So, @BoDuke, let’s get the v1.4 suggestions thread back on track…
+1 for a gluten free version. There are plenty of dedicated GF facilities that produce oat flour. It shouldn’t be that difficult or expensive to use an oat flour free from cross-contamination.
To some GF is a fad, but to others it is a legitimate allergy. The impact of gluten in Soylent is minimal as it is, but enough so that I couldn’t make it 100% of my diet in its current state. I’ve tried some of the soylent alternatives that are GF and the difference is notable.
With almost 30% of americans now going on a gluten free diet based on what i read, i think rosa labs should really aim soylent to be gluten free. Its a very huge market to affording missing. And those people are rising in numbers every year.
Actually, although there are people for whom gluten free is necessary, I have a feeling that the general gluten free fad is almost over. A lot of “gluten free” diets aren’t really that anyway. And people who really have celiac disease cannot tolerate many “gluten free” products.
But even in the past two or three years at the peak of the gluten free enthusiasm, I think 30% as a number is really high.
I read that 30% number in an article , i think its available online. Also i know gluten free food is necessary for a lot of people. I never meant it is a fad for people.
Well, I’m basing my views on more than an article. Also I live in an area where if there were 30% gluten free people, there would be a lot more offerings in the grocery stores and restaurants. Actually, it’s a niche offering.
You are from canada right, that article was about america. Also ‘gluten free’ means not necessarily 100% gluten free. Its gluten less than a certain amount. less than 20 or less than 10 ppm or something. Also non-celiac gluten sensitive people are said to tolerate upto that levels, and they are more in number than celiacs.
You think things are that much different in Canada culturally? You clearly don’t understand what is going on.
Gluten free products are expensive so generally more affluent people follow that trend. I live in a very affluent city with people who favour all the nutritional trends. I have met many true believers. But they don’t come close to 30% by either numbers or by the evidence of what is available in stores (both American and Canadian).
What should i accept? Anecdotal evidence from a single person or from an article that more likely got its info from more sources/more number of people?
Also foods that are labelled ‘gluten free’ are not the only sources of a gluten free diet.
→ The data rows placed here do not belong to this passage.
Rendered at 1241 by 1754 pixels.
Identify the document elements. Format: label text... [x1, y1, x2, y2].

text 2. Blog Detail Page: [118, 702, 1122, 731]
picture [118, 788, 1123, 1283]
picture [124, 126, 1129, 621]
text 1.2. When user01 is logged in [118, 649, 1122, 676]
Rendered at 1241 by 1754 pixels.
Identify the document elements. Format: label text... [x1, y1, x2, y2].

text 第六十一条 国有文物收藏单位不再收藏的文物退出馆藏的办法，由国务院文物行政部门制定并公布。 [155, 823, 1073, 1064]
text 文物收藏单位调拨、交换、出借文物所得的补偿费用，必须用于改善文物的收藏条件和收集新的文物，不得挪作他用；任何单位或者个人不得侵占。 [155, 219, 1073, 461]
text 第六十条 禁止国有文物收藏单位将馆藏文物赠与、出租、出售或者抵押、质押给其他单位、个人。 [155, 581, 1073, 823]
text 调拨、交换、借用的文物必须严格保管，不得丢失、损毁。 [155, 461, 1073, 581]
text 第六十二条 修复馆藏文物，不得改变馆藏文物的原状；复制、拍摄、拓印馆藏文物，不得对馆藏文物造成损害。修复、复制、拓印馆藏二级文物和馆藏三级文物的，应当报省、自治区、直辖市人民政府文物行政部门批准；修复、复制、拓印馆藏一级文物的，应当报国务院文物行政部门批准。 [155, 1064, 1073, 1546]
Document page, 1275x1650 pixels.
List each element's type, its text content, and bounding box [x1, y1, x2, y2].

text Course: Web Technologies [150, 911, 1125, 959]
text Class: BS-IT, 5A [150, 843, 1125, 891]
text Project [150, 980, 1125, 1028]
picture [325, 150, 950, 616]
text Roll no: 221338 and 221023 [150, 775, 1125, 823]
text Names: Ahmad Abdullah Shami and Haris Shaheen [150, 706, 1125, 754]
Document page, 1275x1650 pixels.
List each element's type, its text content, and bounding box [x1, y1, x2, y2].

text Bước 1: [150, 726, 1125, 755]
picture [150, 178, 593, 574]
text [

Avoiding foods like wheat, barley etc can also be considered as going gluten free.
I don’t care what you accept. I’m just correcting your statistics.
You are correcting my statistics based on your anecdotal experiences.
I think you’re probably just misremembering, because 30% of people in the US probably aren’t on any sort of definable diet. That’s a huge swath of the population.
Hell, I would bet that 30% of people in the areas buying into the gluten fad still aren’t on gluten-free diets.
“an article” as such has no particular credibility. Lots of articles are published by commercial interests or Nazis or Communists or wingnuts.I’m an editor – you should believe everything I say, because I’ve edited many articles.
Keep me full longer.
Unless you have celiac decease going gluten free is silly. There is evidence that non-celiac gluten sensitivity (gluten intolerance) is often self diagnosed and is either a nocebo effect or a reaction to something else in the diet.
There are articles out there claiming vaccines cause autism and that Obama is literally Satan incarnate. Are you telling me I can’t trust everything I read???
Wait…He isnt? This changes everything!
larry, geneven, granted that an article doesnt prove anything, but there is no article or evidence saying that it isnt wrong either. Only anecdotal experiences or people ‘betting’ that it isnt the case. So…
It’s fun watching people bang their head against the wall, talking to users whose posts I can’t see.
Against my better judgment, here’s an article that partially vindicates Tark from a reputable source.
Basically, less than one percent of people have celiac disease but 29% of polled individuals in this 2013 study stated that they were “trying to cut back/avoid gluten” in their diets.
This is a hugely different statement than saying that 30 percent of the American population actually eats gluten-free, though, and should be taken with a grain of salt. It just shows that one in three people feels guilty enough about their eating habits and has some (flawed, in my opinion) understanding of what gluten is that they would self-report as wanting to cut back.